Achei que ele tinha tomado algum alucinógino. Passamos o dia na praia e depois fui pra biblioteca ler sobre o assunto na internet. Não pude sair de da vila por um tempo porque fecharam a Golden Gate, todos os aeroportos, balsas, etc. Só consegui voltar pra Los Angeles uma semana depois.
Eu tava de férias em Jericoacoara, sem TV nem nada, e só soube do atentado dois dias depois, na fila de um banco em Jijoca.
eu estava em casa ,cuidando do João Luiz, que tinha um mês de vida, ao ver as imagens pela tv fiquei triste… que mundo é esse que meus filhos vão viver, fiquei chocada, passei o dia vendo os noticiários. Paulinho ligou de lá, sua mãe havia chegado em NY naquele mesmo dia e quando ele saiam de Manhatan viram fumaça nas torres, sem entender o que estava acontecendo.
Eu morava em Porto Alegre e estava fazendo matéria sobre o 11 de setembro no Chile…

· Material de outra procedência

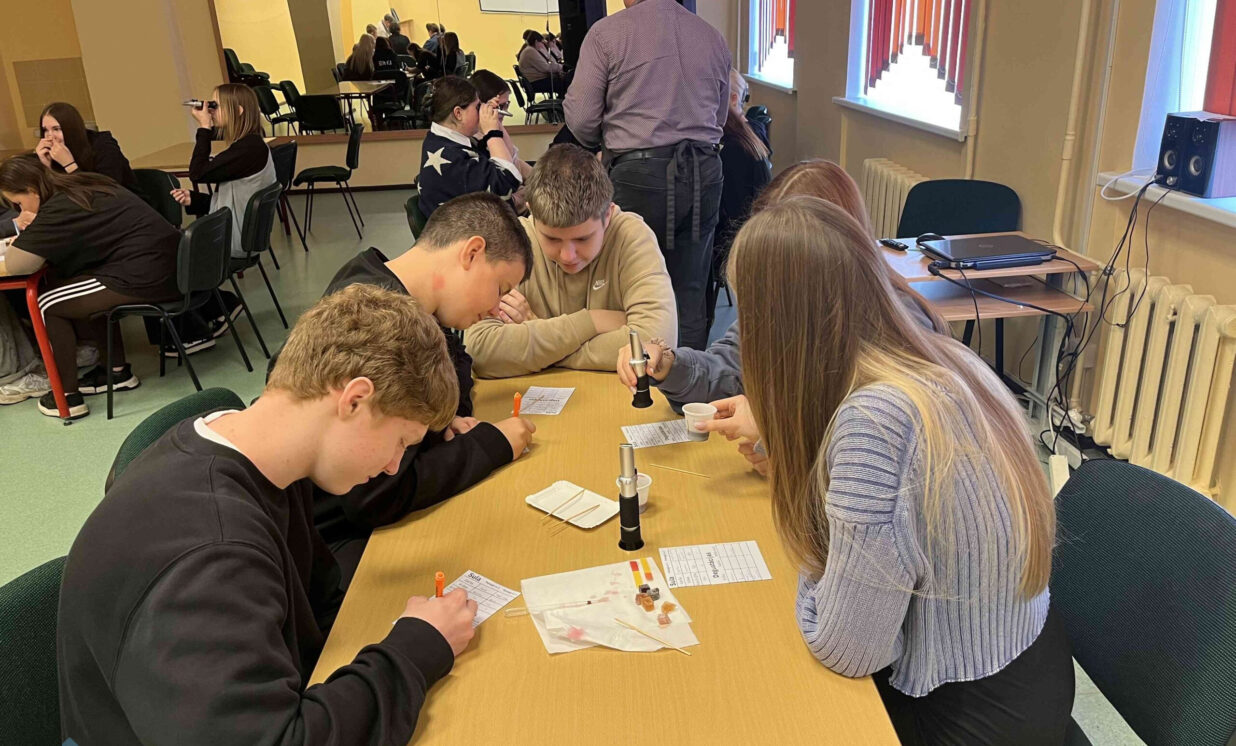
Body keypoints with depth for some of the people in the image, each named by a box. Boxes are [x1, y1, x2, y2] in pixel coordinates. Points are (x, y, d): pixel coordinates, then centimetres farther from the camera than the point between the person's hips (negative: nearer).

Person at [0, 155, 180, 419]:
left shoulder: (59, 209, -12)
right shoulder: (85, 185, 16)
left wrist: (26, 236, 6)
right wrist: (33, 235, 18)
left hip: (145, 280, -9)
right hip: (170, 267, 9)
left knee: (46, 305, 7)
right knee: (77, 293, 25)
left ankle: (68, 397, 15)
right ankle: (119, 371, 29)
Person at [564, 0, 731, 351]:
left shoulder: (607, 32, -3)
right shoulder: (713, 37, 11)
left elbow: (581, 119, -5)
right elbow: (720, 118, 17)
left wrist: (607, 141, 16)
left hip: (639, 174, -4)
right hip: (703, 172, 4)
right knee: (690, 295, 9)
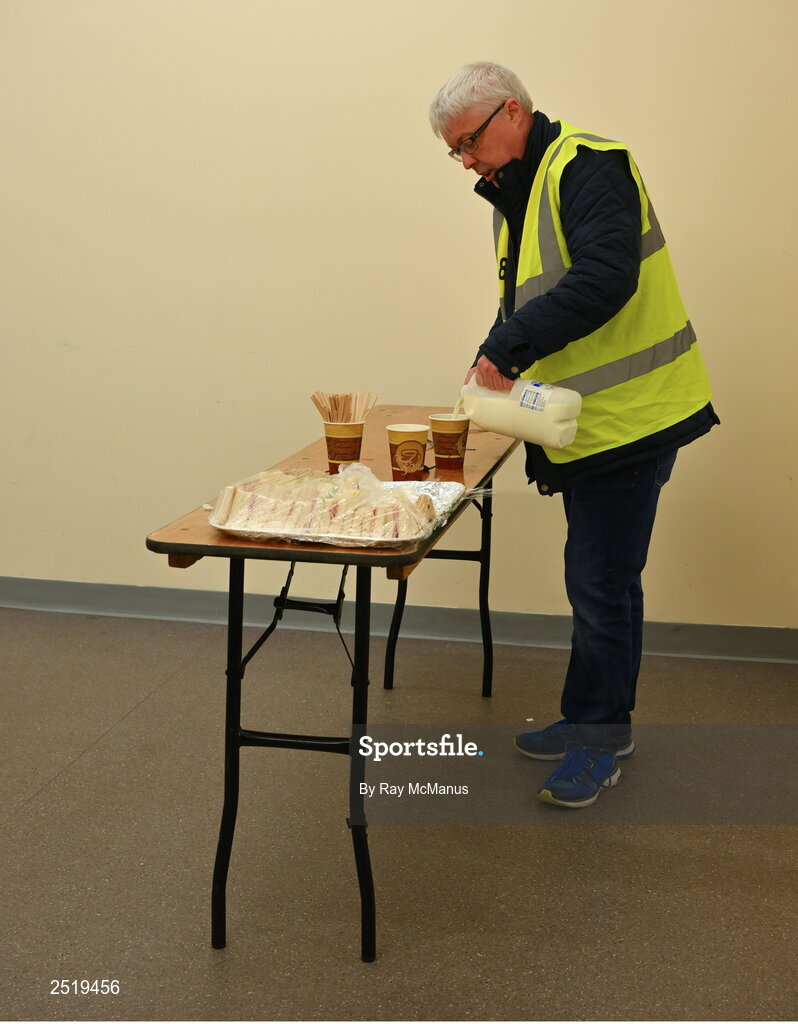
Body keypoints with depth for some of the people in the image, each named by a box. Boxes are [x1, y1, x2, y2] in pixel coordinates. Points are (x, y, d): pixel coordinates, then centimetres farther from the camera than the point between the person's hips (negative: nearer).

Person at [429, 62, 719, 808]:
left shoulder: (585, 169, -14)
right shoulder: (515, 195, 17)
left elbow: (604, 277, -28)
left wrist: (504, 349, -26)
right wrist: (506, 373, 1)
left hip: (629, 414, -9)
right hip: (583, 422, 9)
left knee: (600, 583, -3)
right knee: (601, 580, 17)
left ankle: (597, 734, 12)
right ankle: (598, 724, 29)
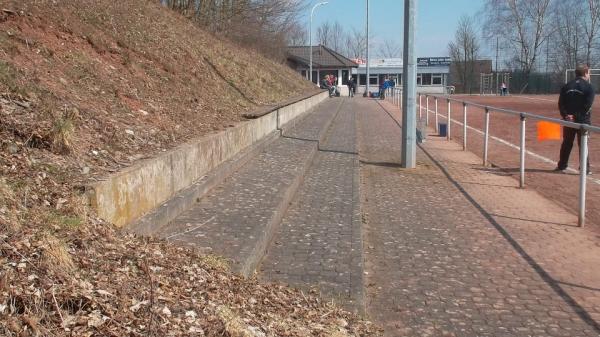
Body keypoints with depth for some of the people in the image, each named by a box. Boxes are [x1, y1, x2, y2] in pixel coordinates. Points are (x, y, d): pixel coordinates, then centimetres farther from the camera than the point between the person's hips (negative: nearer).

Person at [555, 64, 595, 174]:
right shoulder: (589, 87, -6)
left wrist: (565, 115, -7)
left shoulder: (566, 87, 7)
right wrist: (578, 117, -12)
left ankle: (562, 166, 18)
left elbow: (561, 103, 0)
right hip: (583, 120, -4)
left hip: (568, 119, 4)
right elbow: (588, 105, -14)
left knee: (566, 144, 13)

http://gato-e-passarinho.blogspot.com/search?updated-min=2006-01-01T00%3A00%3A00-08%3A00&updated-max=2007-01-01T00%3A00%3A00-08%3A00&max-results=29
Estava em Florianópolis em 2001. Quando eu cheguei ao DC naquele dia, nem bem pisei na editoria de esportes, vi a tevê ligada. Logo cheguei à Variedades e a Márcia estava parada em frente à televisão. Vi a imagem e pensei: Que filme será esse? A Márcia foi logo me explicando o que tinha acontecido. Naquela hora, apenas um avião havia batido no prédio. Não deu muito tempo e apareceu o Carlos Nascimento achando, ao vivo, que se tratava de uma reprise, mas era outro avião. Fiquei um pouco apavorada acompanhando aquelas imagens – e mais tarde entrei em contato com vários amigos que moravam longe. Durante o dia inteiro, foram chegando pela agência depoimentos, imagens, estimativas do número de mortos. Depois do fechamento da Variedades, ajudei a limpar algumas matérias. Saíram várias páginas sobre o assunto.
Eu trabalhava na Veja e estava caminhando de casa para o prédio da Abril, em Pinheiros, quando vi, dentro de um bar, um amontoado de pessoas em frente a uma TV. Era ainda o primeiro avião; parecia ser um mero acidente. Dez minutos depois entrei na redação e já havia ocorrido a outra colisão, aquela que deixou óbvio se tratar de um ataque terrorista. Um dos primeiros repórteres a chegar naquele dia, fui imediatamente recrutado para a cobertura – a repercussão nas multinacionais americanas com subsidiárias no Brasil, os efeitos nos aeroportos brasileiros, a reação popular etc etc. Antes de tudo liguei para casa e para a minha mãe, mas daí em diante mal tive tempo de ficar chocado com o que estava acontecendo. Minha matéria seria fechada naquele mesmo dia, pois havia um caderno da revista previsto para entrar em gráfica à noite. Foram quase 24 horas de trabalho. Só voltei para casa no amanhecer do dia seguinte.